Mysteries of the heart
An Irishman’s Diary takes refuge in the Fiddler’s Elbow while Rome burns
‘Had circumstances allowed, which they didn’t, I might have made the short journey from Gino’s pub to a church called St Agata dei Goti. Wherein resides the heart of Daniel O’Connell. Or so it’s supposed.’ Image: Getty Images
Rome can be hard on the heart, as poor James Gandolfini found. Or maybe his demise was unrelated to the location. Still, last week’s heat-wave, bringing August temperatures in June, couldn’t have helped. Nor, if he had to climb any, could the famous Roman hills. I hope he was at least spared the stresses of city’s public transport, unlike some of us.
In fact, the Metro worked well for most of the Flann O’Brien conference. Then, on Thursday afternoon, there was a hold-up somewhere and we had to transfer by bus to a reading event in the city centre. Unfortunately, buses also became very scarce around this point. So as time passed, and the crowds multiplied, the bus-stop came to resemble a refugee camp.
It was clear that, whenever a vehicle finally arrived, not everyone at the stop would get on. Thus John McCourt, one of the conference organisers (and co-founder of the Trieste Joyce Summer School, which starts this weekend), rallied his troops. Like a Roman general, he explained it was imperative we the conference attenders all boarded, by whatever means possible. Literature depended on it.
Sure enough, thanks to ruthless elbow use and other dirty tactics, we did all make it aboard. But then, incredibly, so did everyone else at the stop. I think the driver was going for a world record in passenger numbers. By the time he pulled away, we had the population of medium-sized town on board. He could only shut the doors when everybody breathed in together.

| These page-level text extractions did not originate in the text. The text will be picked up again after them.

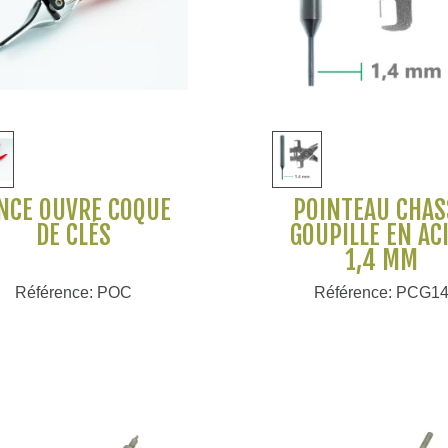
Voir plus
Voir plus
NCE OUVRE COQUE
POINTEAU CHAS
DE CLÉS
GOUPILLE EN AC
1,4 MM
Référence: POC
Référence: PCG1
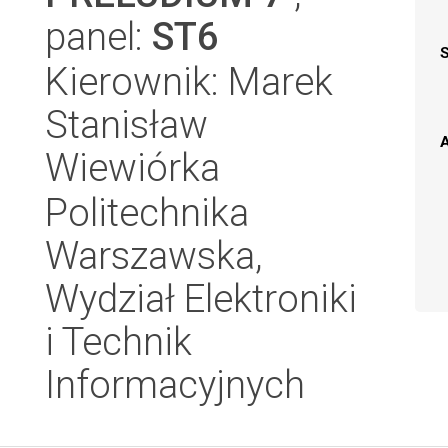
panel:
ST6
Kierownik: Marek
Stanisław
A
Wiewiórka
Politechnika
Warszawska,
Wydział Elektroniki
i Technik
Informacyjnych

Mercifully, the temperatures had by now fallen into the high 20s. Even so, the journey was not for the faint-hearted. It would have been long enough as an express service. But of course the bus had to stop every so often to let one person off. Each time, it took seven or eight attempts to get the doors opened and then closed again. It was as if the driver was shaking the passenger loose.
We were all shaken by the time we reached the venue, a bar named the Fiddler’s Elbow. Which, by the way, is a Roman monument in its own right. It purports to be the oldest Irish pub in Rome, and possibly Italy: occupying its present site near the Esquiline Hill since the late 1970s, having moved there from an even more ancient location.

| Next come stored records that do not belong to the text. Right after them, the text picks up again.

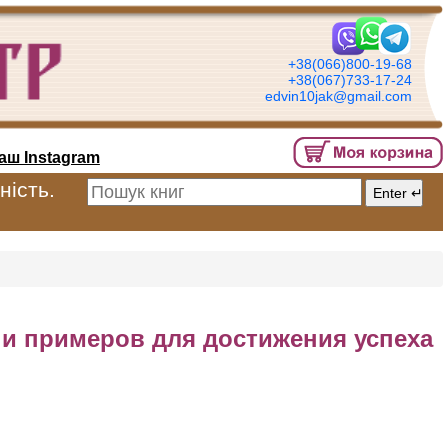
+38(066)800-19-68
+38(067)733-17-24
edvin10jak@gmail.com
аш Instagram
ність.
 и примеров для достижения успеха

The pub was founded by Gino Bottigliero and his wife Mary, who also own an Italian restaurant in Dublin’s Temple Bar. This sounds like a very diplomatic arrangement. But happily, Gino’s Rome embassy is a proper pub. And after the bus journey from hell, many of us had to apply for asylum.
Had circumstances allowed, which they didn’t, I might have made the short journey from Gino’s pub to a church called St Agata dei Goti. Wherein resides the heart of Daniel O’Connell. Or so it’s supposed. Nobody knows for certain any more, because Rome has been hard on that too.
As we all learned at school, O’Connell was on a pilgrimage to the Eternal City when he died, at Genoa, in 1847. He bequeathed his body to Ireland, heart to Rome, and soul to God. And we know that the first two objectives, at least, were achieved. But the one involving his heart proved surprisingly complicated.
First, hopes to have it installed in St Peter’s were discouraged by a nervous Vatican, under pressure from England. The fear was that it might become a political shrine. So the compromise was St Agata’s, a church undistinguished by Roman standards, except that it was then attached to the Irish College.
Perhaps St Agata’s life-story also recommended it as a venue for bodily relics. A third-century martyr, she is said to have been tortured by having both breasts cut off. This the medieval Christians commemorated, with typical delicacy, in pictures that portray her carrying the breasts on a platter. Anyway, O’Connell’s heart was duly installed there, in a silver casket. A wall tablet was added in 1855. And for decades, the heart was presumed to be behind the tablet, as the inscription implied.
That was until 1920s, when the church’s next-door neighbour, the Bank of Italy, expanded and the Irish College moved. The plaque had to go too, whereupon it was discovered there was no heart behind it. So the plaque moved anyway and now stands, equally heartless, in the modern Irish College.
O’Connell’s relics, meanwhile, are assumed to be in St Agata’s, buried in the crypt. But nobody’s sure. There must be a risk they ended up in the expanded bank vaults. And if so, I suppose, given what we now know about banks, he was lucky he only lost his heart.